Mason’s emerald eyes glinted like glass, but I straightened my spine, pushing back against the force of his anger. I kept my voice steady as I continued.
“That’s my notebook. I wrote every single word in it. And for a long time, I thought you all deserved nothing more than to have it plastered all over school. There’s a part of me that still sometimes thinks so.” I raised my hand, gesturing in the direction of the quad. “But I did not do that.”
His jaw ticked, and he opened his mouth to speak, but I overrode him before he could.
“This is your chance, Mason. To trust me. To prove that anything is different—that anything has changed.” My heart thudded hard in my chest, but I lifted my chin almost defiantly as I spoke. “I’m not lying. I admit the notebook is mine. I took the videos and pictures, and I know you know why I did that. Hell, I learned from the fucking best. But I’m telling you, that’s where it ended for me. I didn’t make those copies; I didn’t put them up. I decided not to. And you can either choose to believe me, or you can hate me—and we'll start this game all over again.”
A line appeared between his brows as I spoke, and when I stopped talking, a heavy silence fell in the hallway again. The murmur of voices outside was quiet enough that I couldn’t hear it from in here—tucked away in this wing of Craydon Hall, we could almost pretend the scene outside had never happened.
But it had.
And just like what the Princes had done to me, the consequences would be devastating and far-reaching.
“I believe you, Tal.”
It wasn’t Mason who spoke. It was Elijah, and although he still looked a little sick—those naked photos, the rehab story, fucking Jesus—his expression had softened a little from anger to understanding, his hazel gaze locked on mine.
“Yeah. I believe you too, Legs.” Finn nodded, then shook his head immediately after, glancing at the notebook in Mason’s hand. “That book though. Fuck.”
Cole’s eyes were shuttered, and I hated the agony I knew his blank expression hid. Maybe to an outside observer, it would seem like a good thing that his abuser had been named, called out publicly—that shining a light on it would stop the abuse. But I knew it was never that simple, especially when money, power, and privilege were involved.
He drew in a sharp breath, and the violence that lived in him pulsed under his skin. But then he nodded.
“You didn’t do it. I know you didn’t.”
Tears burned the backs of my eyes at the conviction in his voice, and I turned to Mason, waiting for him to speak.
He’d been the one to start this all.
He’d been the one determined to bring me down, to make me pay for my mother’s sins.
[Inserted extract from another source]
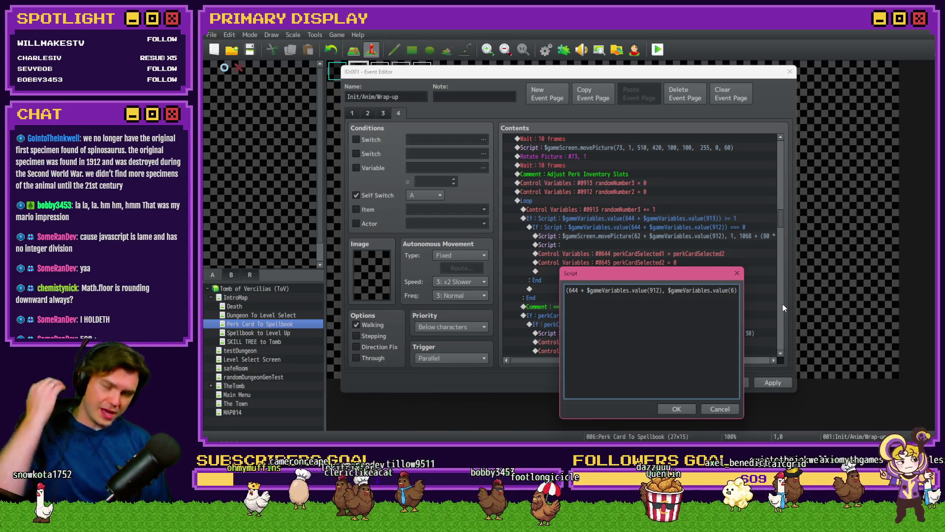
pyautogui.write('4')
And he had hated the Hildebrands for so long.
I had decided to stop the cycle, to interrupt the pattern. But now that the information had gotten out anyway, maybe it was too late. Maybe it had always been too late for Mason to let go of his rage and resentment, to see me as anything but a reincarnation of my mother—someone who needed to be punished for her cruelty. Maybe the five of us would ride the runaway freight train of revenge until it flew off the tracks and killed us all.
The notebook was still clutched in his hand in the space between us, and he was staring at me so intently it was like he wanted to crawl inside my soul. Like that was the only way he could know for certain.
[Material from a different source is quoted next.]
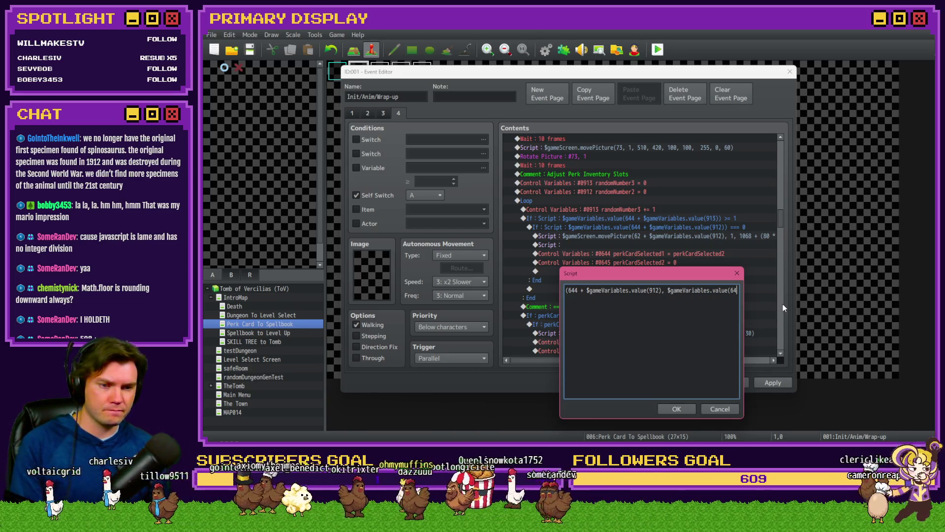
pyautogui.write('3 + $gameVariables.value(912)')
But that wasn’t how trust worked.
Trust was something you gave even when you didn’t know for certain.
I reached up and grasped the small black book, wrapping my fingers around it over his. He jolted at the contact, his gaze flying to the connection between us. I squeezed tightly, just like I had in his kitchen the night he’d told me about his mom, and when he looked back at me, I shook my head.
“Mason. I didn’t want this.”
Something broke in his expression, like a marble statue shattering. A cascade of emotions ran across his face, and he let out a shuddering breath, his muscles unclenching slightly.
“I… believe you.”
The vise gripping my heart eased, and for the first time in months, it felt like there was enough space in my chest for the organ to function fully. I hadn’t expected Mason to say that, had been mentally preparing myself to reset the pieces and start another round of this fucked up game.
But he had taken my word.
With no proof.
Because he trusted me.
My tight grip on the book and his hand loosened, but I didn’t move, letting the connection flow between us through the contact of our skin. I couldn’t look away from his beautiful, tortured, open eyes.